■ **The task**
Format the lines from the one containing "Siirry sisältöön" to the one containing "kärkitavoite", both included, as a JSON list of strings with one string per line and blank lines left out.

■ **Entries supplied**
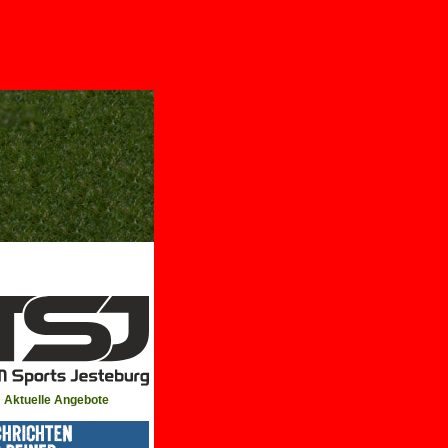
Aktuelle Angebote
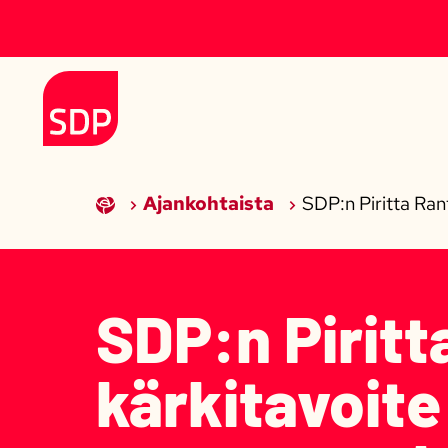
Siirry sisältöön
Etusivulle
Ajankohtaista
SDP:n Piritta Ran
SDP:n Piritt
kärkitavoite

--

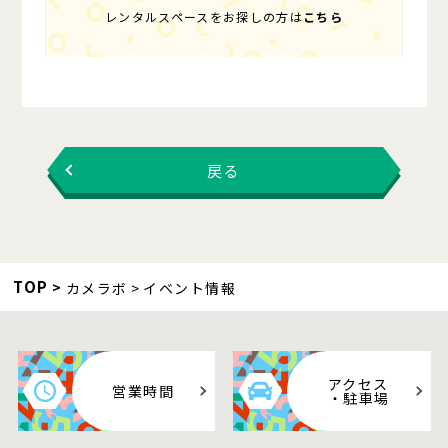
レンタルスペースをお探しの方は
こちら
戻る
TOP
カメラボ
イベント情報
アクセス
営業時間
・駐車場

■ **Written answer**
[
  "Siirry sisältöön",
  "Etusivulle",
  "Ajankohtaista",
  "SDP:n Piritta Ran",
  "SDP:n Piritt",
  "kärkitavoite"
]